Dix ONG internationales et égyptiennes des droits humains ont appelé hier l’ONU à examiner «le recours systématique à la torture» par l’Egypte, qualifiant cette pratique de «crime contre l’humanité», rapporte l’AFP.
La coalition d’ONG, dont la britannique Redress et l’égyptienne EIPR, a dénoncé, dans un rapport hier, «le recours massif et systématique à la torture par les autorités», qui, selon elle, «constitue un crime contre l’humanité au regard du droit international».
Le rapport a été soumis au Comité contre la torture (CAT) de l’ONU. Le CAT doit examiner, les 14 et 15 novembre, le respect de l’Egypte de la Convention contre la torture, dont elle est signataire.
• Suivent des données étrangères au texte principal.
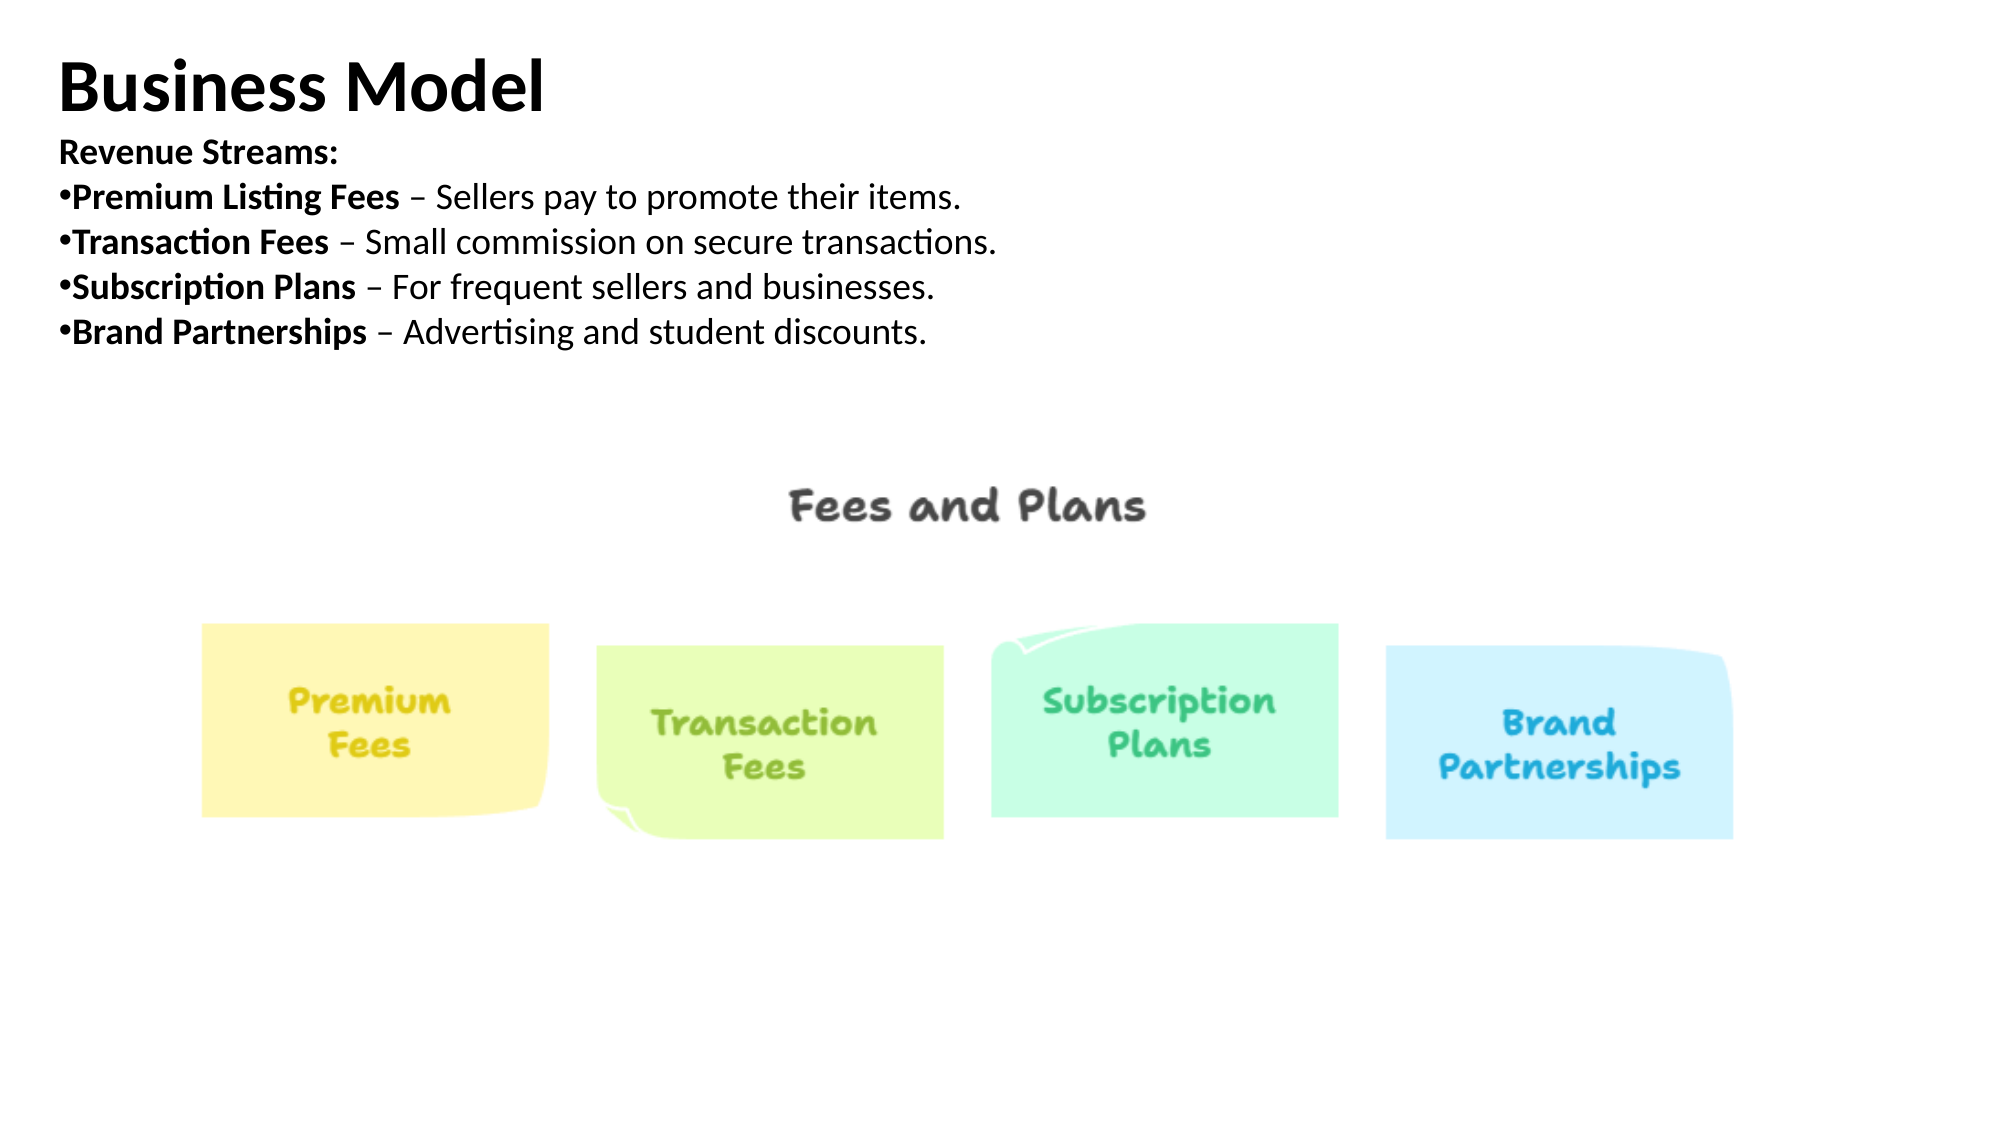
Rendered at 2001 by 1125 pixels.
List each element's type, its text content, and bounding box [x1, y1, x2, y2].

picture [110, 378, 1825, 953]
text_box Business Model Revenue Streams: Premium Listing Fees – Sellers pay to promote their items. Transaction Fees – Small commission on secure transactions. Subscription Plans – For frequent sellers and businesses. Brand Partnerships – Advertising and student discounts. [44, 29, 1045, 360]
Le Caire dément régulièrement les allégations de torture en détention.
Dans leur rapport, les ONG recensent des «passages à tabac, décharges électriques, violences sexuelles et déni de soins et de visites familiales». Elles dénoncent également «une politique d’Etat permise par les lois d’exception, les lois antiterroristes et une immunité» garantie à l’appareil sécuritaire du pays le plus peuplé du monde arabe. La coalition pointe en outre «une répression brutale de la société civile» dans ce pays qui compte des milliers de détenus d’opinion et où l’opposition a été réduite comme une peau de chagrin en dix années de pouvoir d’Abdel Fattah Al Sissi.
Les ONG font état d’une «augmentation ces dernières années du ciblage et de la torture des militants et des défenseurs des droits humains (...) et des minorités telles que la communauté LGBT+». Les opposants égyptiens se disent victimes de torture en détention depuis la présidence de Gamal Abdel Nasser, arrivé au pouvoir en 1952. Ces dernières années, Washington a gelé une petite partie de son aide militaire à l’Egypte, d’une valeur de plus d’un milliard de dollars, en raison du non-respect des droits humains.
Cette année, seuls 85 millions de dollars sont censés être retenus. Le nouveau président de la commission des Affaires étrangères du Sénat américain a promis, samedi, de bloquer l’aide à l’Egypte, après que son prédécesseur ait été accusé d’avoir favorisé le gouvernement égyptien dans des ventes d’armes, d’après la coalition d’ONG. Ces derniers mois,
Le Caire a amnistié ou libéré un millier de prisonniers, une tentative, selon les observateurs, de redorer l’image du président Al Sissi avant la présidentielle de décembre. Des ONG affirment que près de trois fois plus de personnes ont été arrêtées au cours de la même période.
En 2014, puis en 2018, Al Sissi a remporté la présidentielle avec 96% puis 97% des voix face à une opposition soit laminée par une répression implacable, soit fantoche : son adversaire en 2018 a même annoncé voter pour Al Sissi. En vertu d’une révision de la Constitution en 2019, il peut se présenter une troisième fois, et le mandat est passé de quatre à six ans, avec effet rétroactif.
Fait inédit depuis la prise de pouvoir d’Al Sissi, les candidatures d’opposants qui s’en prennent directement au Président et à l’armée dont il est issu se multiplient. Plusieurs leaders de partis historiques se sont dits candidats et leurs proches assurent qu’ils ont recueilli les 20 signatures de députés nécessaires pour postuler à la magistrature suprême. Un outsider, Ahmed Al Tantawy, ex-député de 44 ans et habitué aux sorties anti-Al Sissi, a fait, lui, le choix de recueillir ses signatures auprès des citoyens.
Il lui en faut 25 000 pour faire valider sa candidature et depuis une semaine, il sillonne le pays pour accompagner ses partisans qui se rendent dans les administrations pour faire enregistrer leurs signatures. Ces dernières semaines, il a affirmé que son téléphone avait été mis sur écoute, que des dizaines de ses soutiens avaient été arrêtés et son équipe de campagne annonce chaque jour que des signatures ont été refusées ou des partisans agressés.